La dynamique économique actuelle fait souvent référence à la quatrième révolution industrielle (Industrie 4.0), qui reflète la tendance vers une automatisation, une numérisation et une utilisation accrue des nouvelles technologies digitales au sein des organisations. Les moteurs de l’industrie 4.0 sont doubles, à savoir le « client-pull » et le « technology-push ». D’un côté, la demande de développement de produits aux cycles plus courts, le besoin de collaboration accrue entre acteurs, l’obligation de gestion efficace des ressources et la nécessaire flexibilité au sein de la chaîne d’approvisionnement plaide en faveur de la quatrième révolution industrielle. De l’autre côté, les développements technologiques, comme l’IoT, le traitement de données volumineuses (big data), le blockchain et l’intelligence artificielle (IA) poussent vers l’industrie 4.0.
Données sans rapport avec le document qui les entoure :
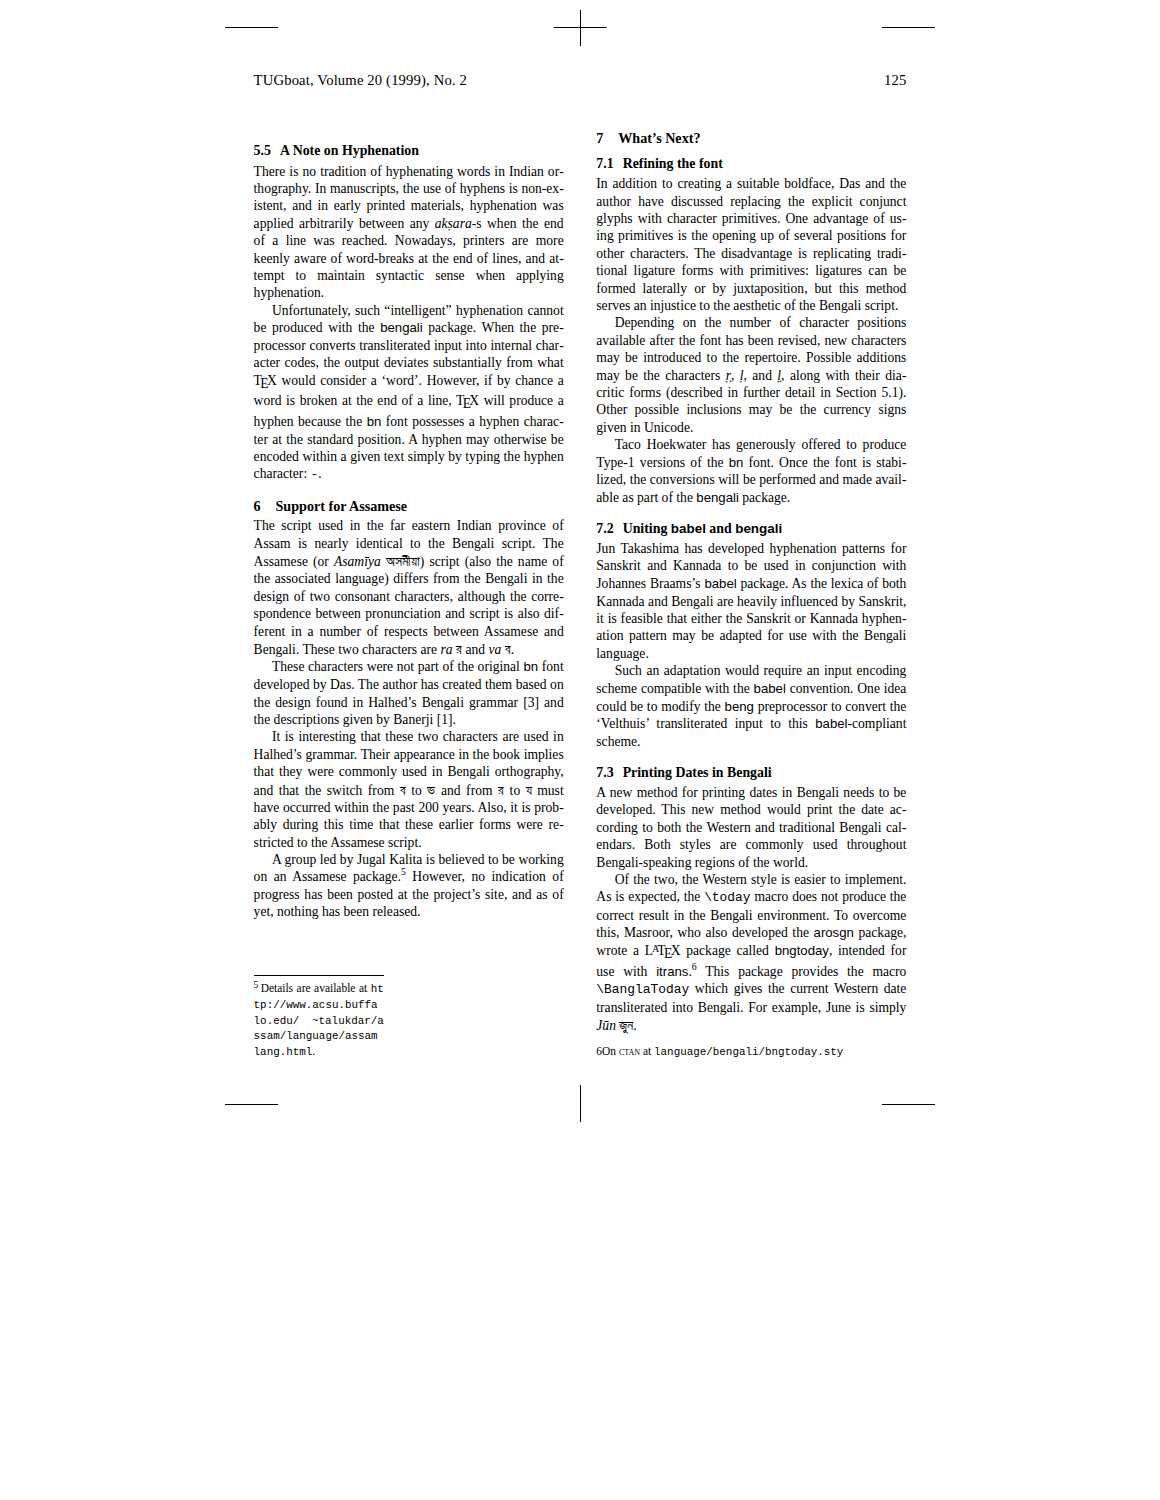TUGboat, Volume 20 (1999), No. 2 125
5.5 A Note on Hyphenation
There is no tradition of hyphenating words in Indian orthography. In manuscripts, the use of hyphens is non-existent, and in early printed materials, hyphenation was applied arbitrarily between any akṣara-s when the end of a line was reached. Nowadays, printers are more keenly aware of word-breaks at the end of lines, and attempt to maintain syntactic sense when applying hyphenation.
Unfortunately, such “intelligent” hyphenation cannot be produced with the bengali package. When the preprocessor converts transliterated input into internal character codes, the output deviates substantially from what TEX would consider a ‘word’. However, if by chance a word is broken at the end of a line, TEX will produce a hyphen because the bn font possesses a hyphen character at the standard position. A hyphen may otherwise be encoded within a given text simply by typing the hyphen character: -.
6 Support for Assamese
The script used in the far eastern Indian province of Assam is nearly identical to the Bengali script. The Assamese (or Asamīya অসমীয়া) script (also the name of the associated language) differs from the Bengali in the design of two consonant characters, although the correspondence between pronunciation and script is also different in a number of respects between Assamese and Bengali. These two characters are ra র and va ব.
These characters were not part of the original bn font developed by Das. The author has created them based on the design found in Halhed’s Bengali grammar [3] and the descriptions given by Banerji [1].
It is interesting that these two characters are used in Halhed’s grammar. Their appearance in the book implies that they were commonly used in Bengali orthography, and that the switch from ব to ভ and from র to য must have occurred within the past 200 years. Also, it is probably during this time that these earlier forms were restricted to the Assamese script.
A group led by Jugal Kalita is believed to be working on an Assamese package.5 However, no indication of progress has been posted at the project’s site, and as of yet, nothing has been released.
5 Details are available at http://www.acsu.buffalo.edu/ ~talukdar/assam/language/assamlang.html.
7 What’s Next?
7.1 Refining the font
In addition to creating a suitable boldface, Das and the author have discussed replacing the explicit conjunct glyphs with character primitives. One advantage of using primitives is the opening up of several positions for other characters. The disadvantage is replicating traditional ligature forms with primitives: ligatures can be formed laterally or by juxtaposition, but this method serves an injustice to the aesthetic of the Bengali script.
Depending on the number of character positions available after the font has been revised, new characters may be introduced to the repertoire. Possible additions may be the characters ṛ̣, ḷ, and ḷ̣, along with their diacritic forms (described in further detail in Section 5.1). Other possible inclusions may be the currency signs given in Unicode.
Taco Hoekwater has generously offered to produce Type-1 versions of the bn font. Once the font is stabilized, the conversions will be performed and made available as part of the bengali package.
7.2 Uniting babel and bengali
Jun Takashima has developed hyphenation patterns for Sanskrit and Kannada to be used in conjunction with Johannes Braams’s babel package. As the lexica of both Kannada and Bengali are heavily influenced by Sanskrit, it is feasible that either the Sanskrit or Kannada hyphenation pattern may be adapted for use with the Bengali language.
Such an adaptation would require an input encoding scheme compatible with the babel convention. One idea could be to modify the beng preprocessor to convert the ‘Velthuis’ transliterated input to this babel-compliant scheme.
7.3 Printing Dates in Bengali
A new method for printing dates in Bengali needs to be developed. This new method would print the date according to both the Western and traditional Bengali calendars. Both styles are commonly used throughout Bengali-speaking regions of the world.
Of the two, the Western style is easier to implement. As is expected, the \today macro does not produce the correct result in the Bengali environment. To overcome this, Masroor, who also developed the arosgn package, wrote a LATEX package called bngtoday, intended for use with itrans.6 This package provides the macro \BanglaToday which gives the current Western date transliterated into Bengali. For example, June is simply Jūn জুন.
6 On ctan at language/bengali/bngtoday.sty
Cette révolution a un impact particulièrement fort sur les achats car cette fonction peut être considérée comme un détecteur précoce des changements radicaux à venir prochainement. L’évolution de l’industrie 4.0 incite les organisations achats à moderniser des Systèmes d’Informations achats (SI achats) pour faire progresser leur performance. Le caractère stratégique d’un Système d’Informations Achats a été mieux compris au cours de la dernière décennie. Il est clair maintenant que le bon choix d’un SI achats apporte un avantage concurrentiel à l’entreprise, et en ce sens revêt une dimension de choix stratégique.
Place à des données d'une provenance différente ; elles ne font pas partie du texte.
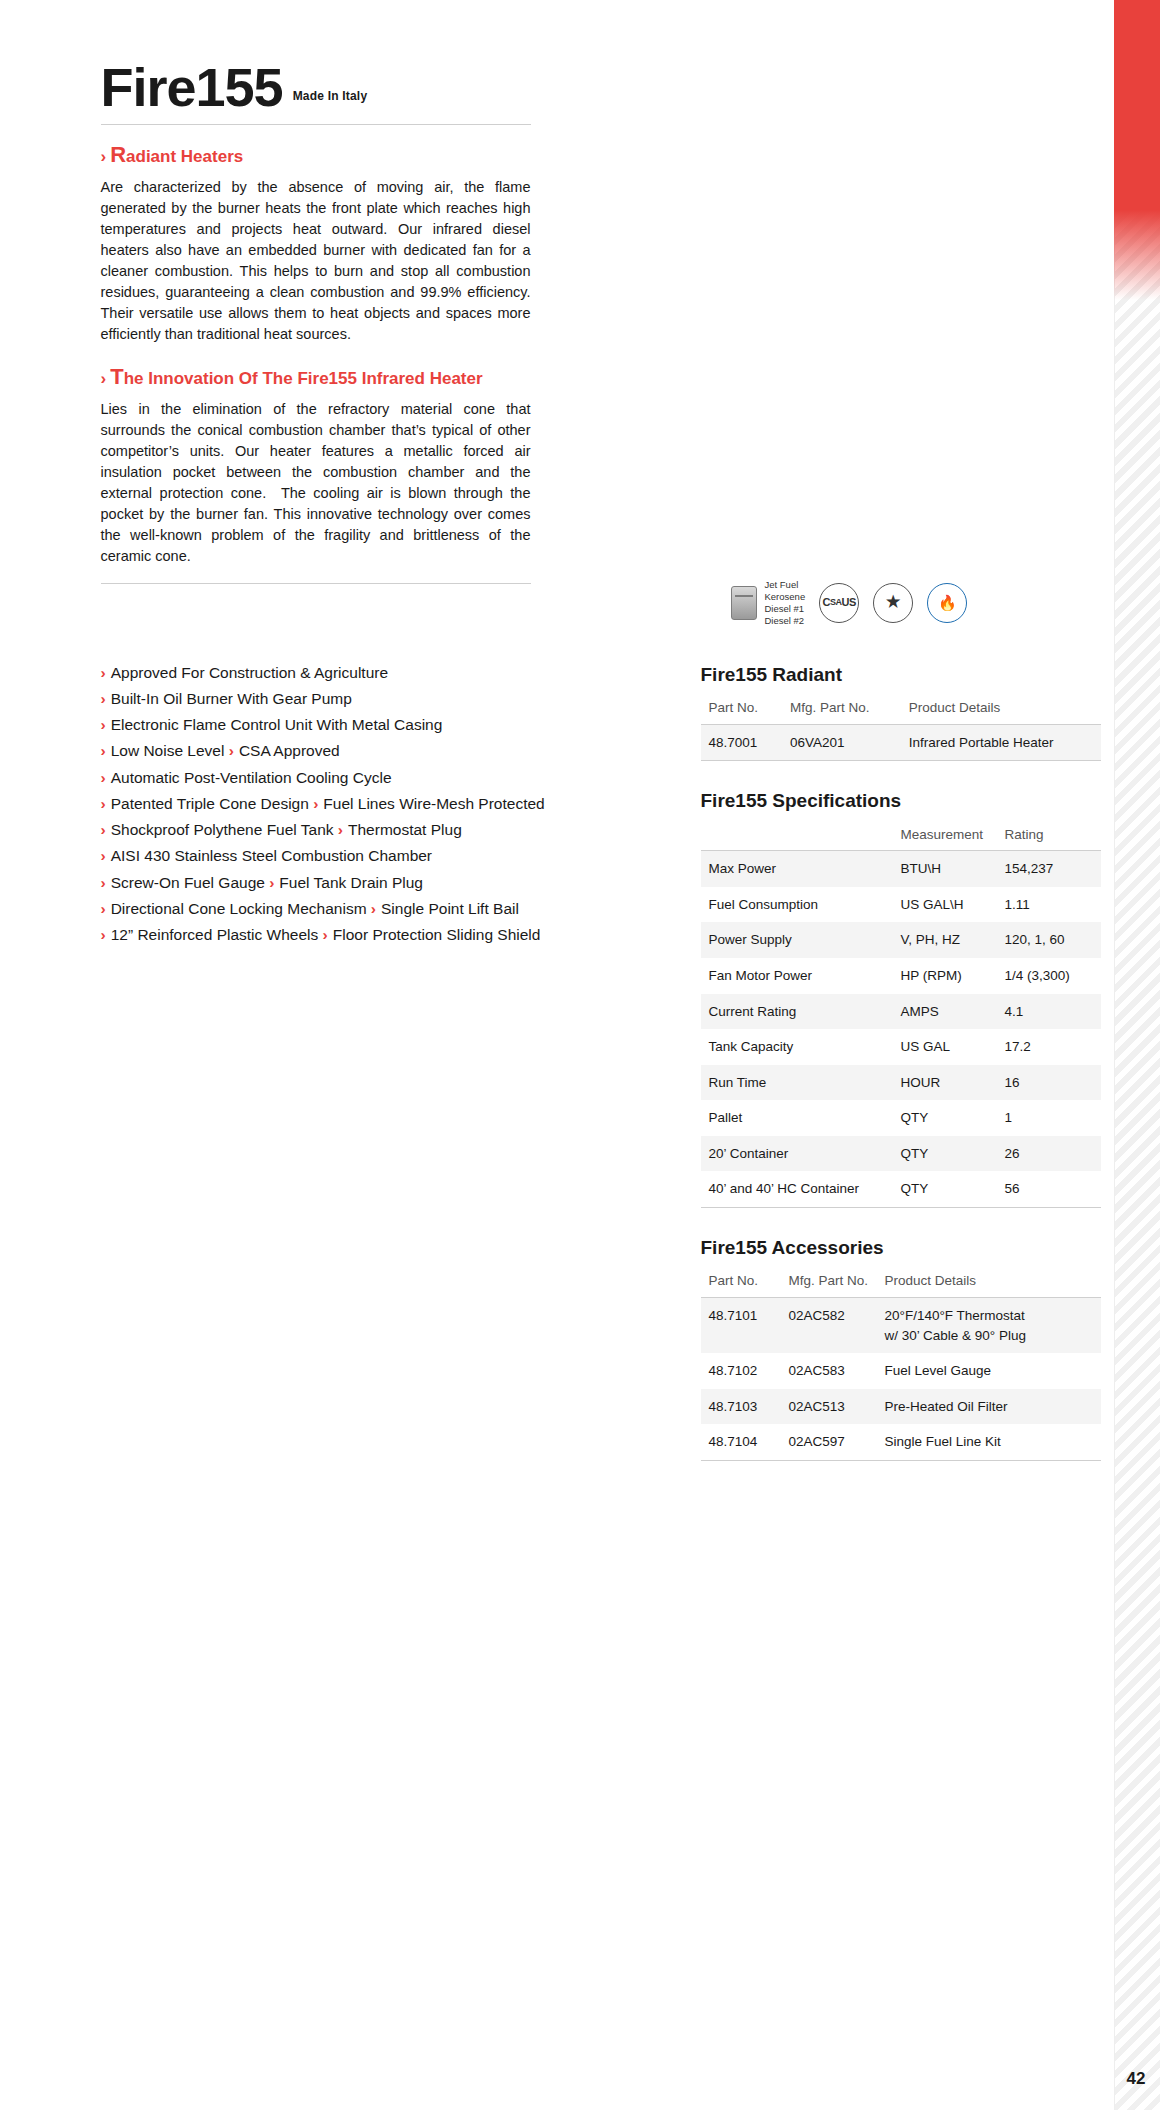42
Fire155Made In Italy
›Radiant Heaters
Are characterized by the absence of moving air, the flame generated by the burner heats the front plate which reaches high temperatures and projects heat outward. Our infrared diesel heaters also have an embedded burner with dedicated fan for a cleaner combustion. This helps to burn and stop all combustion residues, guaranteeing a clean combustion and 99.9% efficiency. Their versatile use allows them to heat objects and spaces more efficiently than traditional heat sources.
›The Innovation Of The Fire155 Infrared Heater
Lies in the elimination of the refractory material cone that surrounds the conical combustion chamber that’s typical of other competitor’s units. Our heater features a metallic forced air insulation pocket between the combustion chamber and the external protection cone. The cooling air is blown through the pocket by the burner fan. This innovative technology over comes the well-known problem of the fragility and brittleness of the ceramic cone.
Jet Fuel
Kerosene
Diesel #1
Diesel #2
CSAUS
★
🔥
›Approved For Construction & Agriculture
›Built-In Oil Burner With Gear Pump
›Electronic Flame Control Unit With Metal Casing
›Low Noise Level ›CSA Approved
›Automatic Post-Ventilation Cooling Cycle
›Patented Triple Cone Design ›Fuel Lines Wire-Mesh Protected
›Shockproof Polythene Fuel Tank ›Thermostat Plug
›AISI 430 Stainless Steel Combustion Chamber
›Screw-On Fuel Gauge ›Fuel Tank Drain Plug
›Directional Cone Locking Mechanism ›Single Point Lift Bail
›12” Reinforced Plastic Wheels ›Floor Protection Sliding Shield
Fire155 Radiant
| Part No. | Mfg. Part No. | Product Details |
| --- | --- | --- |
| 48.7001 | 06VA201 | Infrared Portable Heater |
Fire155 Specifications
| | Measurement | Rating |
| --- | --- | --- |
| Max Power | BTU\H | 154,237 |
| Fuel Consumption | US GAL\H | 1.11 |
| Power Supply | V, PH, HZ | 120, 1, 60 |
| Fan Motor Power | HP (RPM) | 1/4 (3,300) |
| Current Rating | AMPS | 4.1 |
| Tank Capacity | US GAL | 17.2 |
| Run Time | HOUR | 16 |
| Pallet | QTY | 1 |
| 20’ Container | QTY | 26 |
| 40’ and 40’ HC Container | QTY | 56 |
Fire155 Accessories
| Part No. | Mfg. Part No. | Product Details |
| --- | --- | --- |
| 48.7101 | 02AC582 | 20°F/140°F Thermostat w/ 30’ Cable & 90° Plug |
| 48.7102 | 02AC583 | Fuel Level Gauge |
| 48.7103 | 02AC513 | Pre-Heated Oil Filter |
| 48.7104 | 02AC597 | Single Fuel Line Kit |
Or, même les organisations les plus matures peinent à identifier des solutions répondant précisément à leur besoin dans la jungle des éditeurs de SI achats concurrents. Au vu du nombre grandissant de SI Achats qui apparaissent sur le marché, on se questionne sur la façon d’y voir clair dans cette offre pléthorique : depuis l’offre des grands éditeurs comme Coupa ou Ivalua, aux start-ups offrant des solutions prometteuses et plus agiles mais aux fonctionnalités limitées. L’absence de modèle établi pour évaluer et classer les solutions en fonction de leur maturité « Industrie 4.0 » n’aide pas les décideurs achats à faire le meilleur choix.
L’enjeu est donc de taille. Le présent livre blanc vise à apporter un angle de vue original sur les facteurs de choix d’un SI achats, à l’attention des décideurs achats, des futurs utilisateurs, ou des DSI. La raison d’être de cette étude est d’identifier les atouts, limites et contraintes des SI achats, en s’affranchissant des sur-promesses marketing, pour pouvoir mettre régulièrement à disposition des décideurs une vision objective du marché.
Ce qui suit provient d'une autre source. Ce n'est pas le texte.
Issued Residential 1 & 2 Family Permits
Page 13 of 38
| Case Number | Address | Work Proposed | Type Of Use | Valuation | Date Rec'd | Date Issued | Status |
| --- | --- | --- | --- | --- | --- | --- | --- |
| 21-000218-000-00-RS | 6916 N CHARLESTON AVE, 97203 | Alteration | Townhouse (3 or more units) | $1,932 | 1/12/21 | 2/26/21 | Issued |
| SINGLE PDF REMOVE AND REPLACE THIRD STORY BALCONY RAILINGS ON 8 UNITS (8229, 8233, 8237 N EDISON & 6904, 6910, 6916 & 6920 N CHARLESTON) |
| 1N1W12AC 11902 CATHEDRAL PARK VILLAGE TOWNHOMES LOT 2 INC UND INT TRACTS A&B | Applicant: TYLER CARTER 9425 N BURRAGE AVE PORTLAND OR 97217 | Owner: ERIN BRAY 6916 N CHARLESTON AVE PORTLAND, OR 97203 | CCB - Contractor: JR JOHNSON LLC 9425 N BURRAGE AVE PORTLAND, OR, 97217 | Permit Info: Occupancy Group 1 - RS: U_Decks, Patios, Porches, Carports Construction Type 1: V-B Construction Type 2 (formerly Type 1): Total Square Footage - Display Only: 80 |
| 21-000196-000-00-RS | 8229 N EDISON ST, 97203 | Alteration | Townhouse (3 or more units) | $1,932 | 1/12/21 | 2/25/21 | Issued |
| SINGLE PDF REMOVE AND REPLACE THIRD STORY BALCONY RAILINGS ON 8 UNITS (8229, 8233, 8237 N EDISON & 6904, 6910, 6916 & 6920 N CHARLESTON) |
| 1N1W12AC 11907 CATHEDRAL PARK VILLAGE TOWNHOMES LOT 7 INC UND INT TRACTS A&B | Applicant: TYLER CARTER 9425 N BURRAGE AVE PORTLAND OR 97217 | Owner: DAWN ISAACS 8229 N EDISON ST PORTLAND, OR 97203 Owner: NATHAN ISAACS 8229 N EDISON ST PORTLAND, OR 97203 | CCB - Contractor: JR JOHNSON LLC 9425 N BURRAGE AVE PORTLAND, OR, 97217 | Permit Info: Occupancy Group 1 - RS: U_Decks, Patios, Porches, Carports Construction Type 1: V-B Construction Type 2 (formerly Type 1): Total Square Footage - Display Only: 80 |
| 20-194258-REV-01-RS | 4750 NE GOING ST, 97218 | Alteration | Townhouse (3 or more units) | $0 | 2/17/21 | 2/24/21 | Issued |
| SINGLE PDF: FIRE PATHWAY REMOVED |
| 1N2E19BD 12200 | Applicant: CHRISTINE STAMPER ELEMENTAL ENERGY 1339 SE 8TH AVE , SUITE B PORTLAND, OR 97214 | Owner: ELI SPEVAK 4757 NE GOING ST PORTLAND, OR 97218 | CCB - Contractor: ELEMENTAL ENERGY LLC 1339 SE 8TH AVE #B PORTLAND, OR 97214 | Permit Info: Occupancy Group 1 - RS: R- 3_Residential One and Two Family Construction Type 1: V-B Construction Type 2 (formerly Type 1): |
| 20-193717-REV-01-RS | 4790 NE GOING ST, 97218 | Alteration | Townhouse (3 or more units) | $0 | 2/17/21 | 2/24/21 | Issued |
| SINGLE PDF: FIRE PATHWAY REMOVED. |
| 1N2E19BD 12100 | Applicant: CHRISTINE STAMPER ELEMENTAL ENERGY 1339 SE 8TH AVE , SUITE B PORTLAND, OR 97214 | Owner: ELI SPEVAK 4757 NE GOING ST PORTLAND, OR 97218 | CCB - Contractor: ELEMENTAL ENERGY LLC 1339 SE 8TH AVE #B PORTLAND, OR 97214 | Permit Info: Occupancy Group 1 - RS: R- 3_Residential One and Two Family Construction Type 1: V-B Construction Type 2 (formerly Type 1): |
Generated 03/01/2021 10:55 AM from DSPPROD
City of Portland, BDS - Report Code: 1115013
Une offre complexe et fragmentée
L’introduction des premières suites achats date des années 90, quand les grands ERP ont commencé à intégrer des fonctions de gestion des transactions dans leurs systèmes. SAP par exemple pouvait couvrir des éléments de suivi de facturation, de référencement fournisseur, de validation des réceptions. Mais depuis ces années, les départements achats ont vu émerger pléthore d’offres de plateformes web et de suites logicielles leur offrant de gérer plus efficacement leurs activités achats.
Aujourd’hui, la fragmentation du marché est telle que les Directeurs des Achats peinent souvent à s’y retrouver parmi les grandes tendances : d’une part les ERP transactionnels qui investissent toujours pour renforcer leur offre en matière d’approvisionnement (acquisition d’Ariba par SAP, Oracle Fusion Procurement), d’autre part les offres de suites complètes qui permettent de traiter le sourcing et les activités transactionnelles du type suivi de facturation (Coupa, Ivalua…), et enfin les solutions achats spécialisées provenant de start-ups, moins connues, qui adressent une partie uniquement du processus achat, mais de façon experte.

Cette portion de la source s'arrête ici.